Collected data
◆ ◆ ◆ ◆

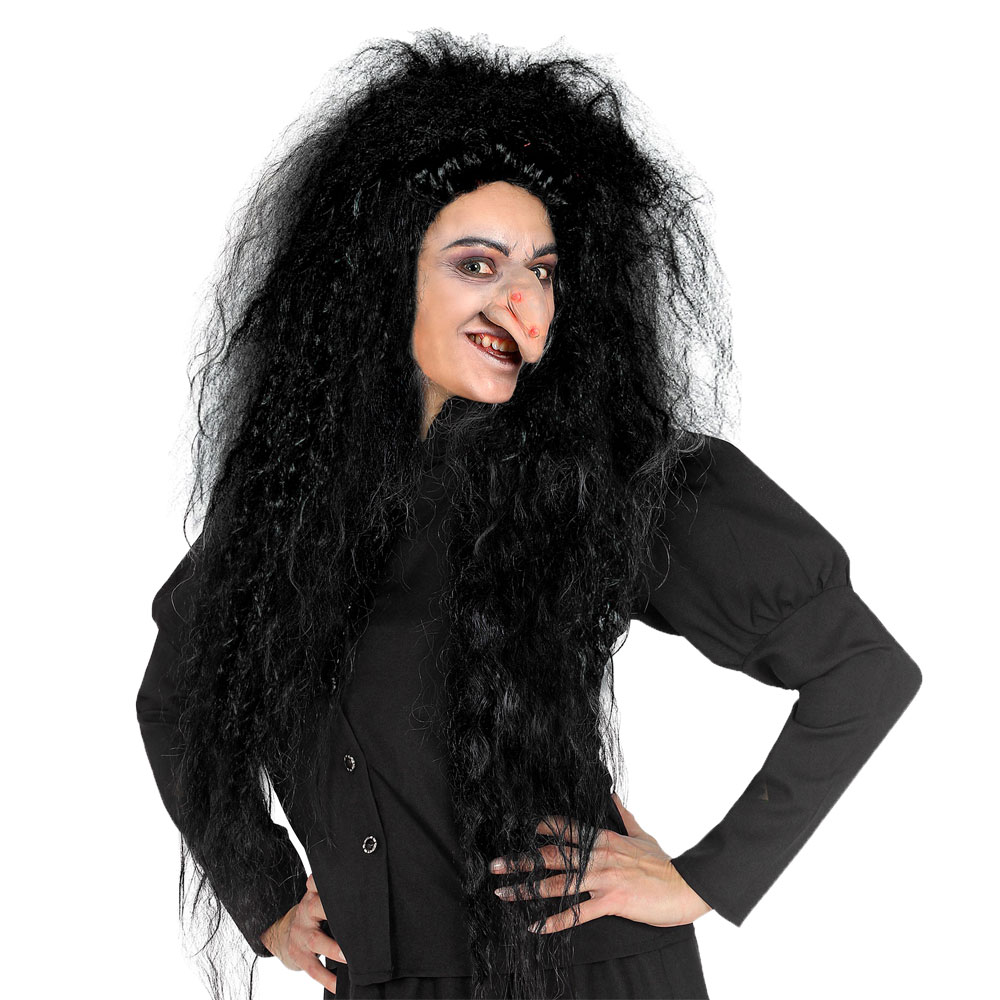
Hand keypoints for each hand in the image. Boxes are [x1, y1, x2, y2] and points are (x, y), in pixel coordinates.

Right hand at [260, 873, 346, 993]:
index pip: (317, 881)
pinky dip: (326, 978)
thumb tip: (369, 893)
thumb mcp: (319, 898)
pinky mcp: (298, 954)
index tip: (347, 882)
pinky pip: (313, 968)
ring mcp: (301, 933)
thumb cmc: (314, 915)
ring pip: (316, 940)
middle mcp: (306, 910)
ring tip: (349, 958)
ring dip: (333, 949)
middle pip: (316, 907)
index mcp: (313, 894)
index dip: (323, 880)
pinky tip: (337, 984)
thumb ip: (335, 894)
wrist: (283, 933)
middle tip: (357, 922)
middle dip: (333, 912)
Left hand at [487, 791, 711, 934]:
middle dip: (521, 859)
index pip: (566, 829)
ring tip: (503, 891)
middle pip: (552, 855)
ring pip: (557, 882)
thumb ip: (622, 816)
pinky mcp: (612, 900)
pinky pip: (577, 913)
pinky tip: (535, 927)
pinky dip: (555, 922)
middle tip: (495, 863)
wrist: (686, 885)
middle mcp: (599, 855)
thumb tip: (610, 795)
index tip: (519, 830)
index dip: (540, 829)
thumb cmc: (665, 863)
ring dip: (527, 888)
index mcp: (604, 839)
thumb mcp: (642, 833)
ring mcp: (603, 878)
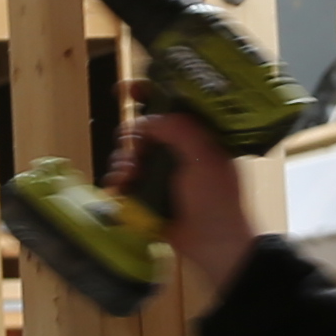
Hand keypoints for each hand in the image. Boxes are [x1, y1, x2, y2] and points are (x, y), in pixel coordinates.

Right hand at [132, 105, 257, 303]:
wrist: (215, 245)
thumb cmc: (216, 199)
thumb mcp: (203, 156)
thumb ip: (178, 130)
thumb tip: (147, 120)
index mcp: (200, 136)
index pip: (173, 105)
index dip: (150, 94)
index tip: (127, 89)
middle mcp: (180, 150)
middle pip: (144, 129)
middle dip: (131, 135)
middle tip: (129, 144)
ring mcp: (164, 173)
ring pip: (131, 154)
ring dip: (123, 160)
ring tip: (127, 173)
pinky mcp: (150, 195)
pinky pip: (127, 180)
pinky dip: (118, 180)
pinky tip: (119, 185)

◆ ◆ ◆ ◆

- **EXERCISE OBJECTIVE**: Would you give the data above again word for word, skipping any images?

- **OUTPUT**:
Hand keypoints for each hand in the image. Boxes are [x1, y1, x2, y2] and points are (x, y), in pixel coordinates.

Right hand at [260, 873, 346, 993]:
index pip: (317, 881)
pinky dip: (326, 978)
thumb tip: (369, 893)
thumb mcp: (319, 898)
pinky mcp: (298, 954)
index tip: (347, 882)
pinky pip: (313, 968)
ring mcp: (301, 933)
thumb cmc: (314, 915)
ring pip: (316, 940)
middle mcp: (306, 910)
ring tip: (349, 958)
ring dip: (333, 949)
middle pip: (316, 907)
index mcp: (313, 894)
index dip: (323, 880)
pinky tip: (337, 984)
thumb ip: (335, 894)
wrist: (283, 933)
middle tip: (357, 922)
middle dip: (333, 912)
Left hand at [487, 791, 711, 934]:
middle dip: (521, 859)
index pip: (566, 829)
ring tip: (503, 891)
middle pip: (552, 855)
ring pip: (557, 882)
thumb ip: (622, 816)
pinky mcp: (612, 900)
pinky pip: (577, 913)
pinky tip: (535, 927)
pinky dip: (555, 922)
middle tip: (495, 863)
wrist: (686, 885)
middle mcp: (599, 855)
thumb tip: (610, 795)
index tip: (519, 830)
index dip: (540, 829)
thumb cmc: (665, 863)
ring dip: (527, 888)
index mcp: (604, 839)
thumb mcp: (642, 833)
ring mcp: (603, 878)
Hand keypoints for each hand in the image. Boxes are [x1, y1, x2, y2] and points are (x, y), in pixel coordinates.

Right hand at [132, 105, 257, 303]:
wrist: (215, 245)
thumb cmc: (216, 199)
thumb mcp: (203, 156)
thumb ip: (178, 130)
thumb tip: (147, 120)
index mcp: (200, 136)
index pip: (173, 105)
index dip: (150, 94)
index tip: (127, 89)
middle mcp: (180, 150)
middle pip: (144, 129)
middle dip: (131, 135)
middle tip: (129, 144)
ring mcp: (164, 173)
ring pip: (131, 154)
ring dip: (123, 160)
ring tip: (127, 173)
pinky mcp: (150, 195)
pinky pip: (127, 180)
pinky dip: (118, 180)
pinky tip: (119, 185)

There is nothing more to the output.